Segment Start: Data supplied

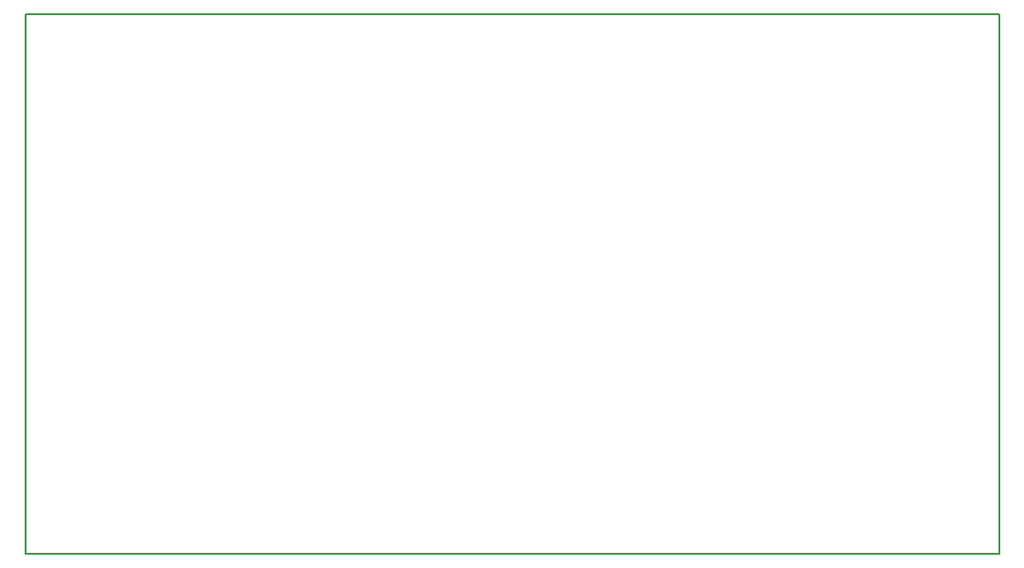
<source format=gbr>
G04 DipTrace 2.4.0.2*
%INBoard_Boundaries.gbr*%
%MOIN*%
%ADD11C,0.0055*%
%FSLAX44Y44*%
G04*
G70*
G90*
G75*
G01*
%LNBoardOutline*%
%LPD*%
X0Y0D2*
D11*
Y19000D1*
X34250D1*
Y0D1*
X0D1*
M02*

</source>
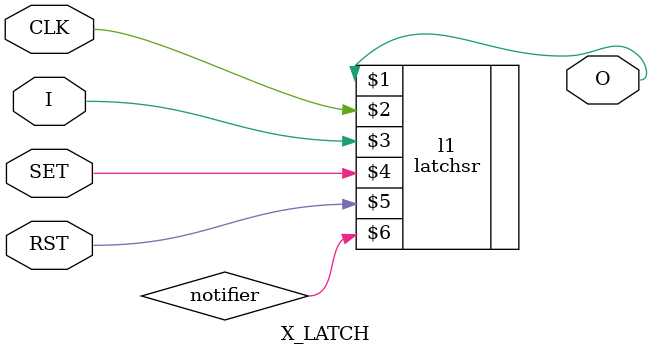
<source format=v>

`celldefine
`timescale 1 ps/1 ps

module X_LATCH (O, CLK, I, RST, SET);

  parameter INIT = 1'b0;

  output O;
  input I, CLK, SET, RST;

  wire nrst, nset, in_clk_enable;
  reg notifier;

  not (nrst, RST);
  not (nset, SET);

  and (in_clk_enable, nrst, nset);

  latchsr l1 (O, CLK, I, SET, RST, notifier);

endmodule

</source>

Segment End: Data supplied

What the task requires: Although the records contain pictures, print only the rest, exactly as written.

Expected answer:
<source format=gbr>
G04 DipTrace 2.4.0.2*
%INBoard_Boundaries.gbr*%
%MOIN*%
%ADD11C,0.0055*%
%FSLAX44Y44*%
G04*
G70*
G90*
G75*
G01*
%LNBoardOutline*%
%LPD*%
X0Y0D2*
D11*
Y19000D1*
X34250D1*
Y0D1*
X0D1*
M02*

</source>
<source format=v>

`celldefine
`timescale 1 ps/1 ps

module X_LATCH (O, CLK, I, RST, SET);

  parameter INIT = 1'b0;

  output O;
  input I, CLK, SET, RST;

  wire nrst, nset, in_clk_enable;
  reg notifier;

  not (nrst, RST);
  not (nset, SET);

  and (in_clk_enable, nrst, nset);

  latchsr l1 (O, CLK, I, SET, RST, notifier);

endmodule

</source>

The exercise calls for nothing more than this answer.